# What is expected
Find every line in the items below that contains the string "qUnion" and copy each of those lines.

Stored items
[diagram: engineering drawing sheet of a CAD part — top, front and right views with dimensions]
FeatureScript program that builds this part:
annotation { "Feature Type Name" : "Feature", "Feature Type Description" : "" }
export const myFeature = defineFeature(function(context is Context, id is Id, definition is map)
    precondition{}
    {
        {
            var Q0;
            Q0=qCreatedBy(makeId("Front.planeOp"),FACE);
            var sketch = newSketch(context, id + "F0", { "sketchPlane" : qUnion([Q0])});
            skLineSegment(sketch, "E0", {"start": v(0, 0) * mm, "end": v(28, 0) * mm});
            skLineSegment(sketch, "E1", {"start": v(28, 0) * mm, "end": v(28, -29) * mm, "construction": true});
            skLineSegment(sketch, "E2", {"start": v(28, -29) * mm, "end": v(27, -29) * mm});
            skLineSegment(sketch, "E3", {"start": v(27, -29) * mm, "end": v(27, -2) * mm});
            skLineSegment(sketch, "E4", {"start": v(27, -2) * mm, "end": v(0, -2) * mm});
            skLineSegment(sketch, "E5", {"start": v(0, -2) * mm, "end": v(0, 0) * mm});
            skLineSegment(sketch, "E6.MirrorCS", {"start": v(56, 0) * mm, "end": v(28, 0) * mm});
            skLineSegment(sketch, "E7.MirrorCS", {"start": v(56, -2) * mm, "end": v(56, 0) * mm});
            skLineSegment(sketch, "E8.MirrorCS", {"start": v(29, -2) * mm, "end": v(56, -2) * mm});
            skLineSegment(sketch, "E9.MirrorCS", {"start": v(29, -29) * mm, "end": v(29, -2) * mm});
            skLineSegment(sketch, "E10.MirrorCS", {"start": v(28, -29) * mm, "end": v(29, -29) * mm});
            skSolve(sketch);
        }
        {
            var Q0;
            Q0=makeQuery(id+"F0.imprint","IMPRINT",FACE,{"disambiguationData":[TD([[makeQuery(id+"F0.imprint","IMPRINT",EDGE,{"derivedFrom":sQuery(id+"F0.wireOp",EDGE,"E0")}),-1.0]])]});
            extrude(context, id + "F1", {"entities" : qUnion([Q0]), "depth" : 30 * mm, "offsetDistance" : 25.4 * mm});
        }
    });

# Written answer
            var sketch = newSketch(context, id + "F0", { "sketchPlane" : qUnion([Q0])});
            extrude(context, id + "F1", {"entities" : qUnion([Q0]), "depth" : 30 * mm, "offsetDistance" : 25.4 * mm});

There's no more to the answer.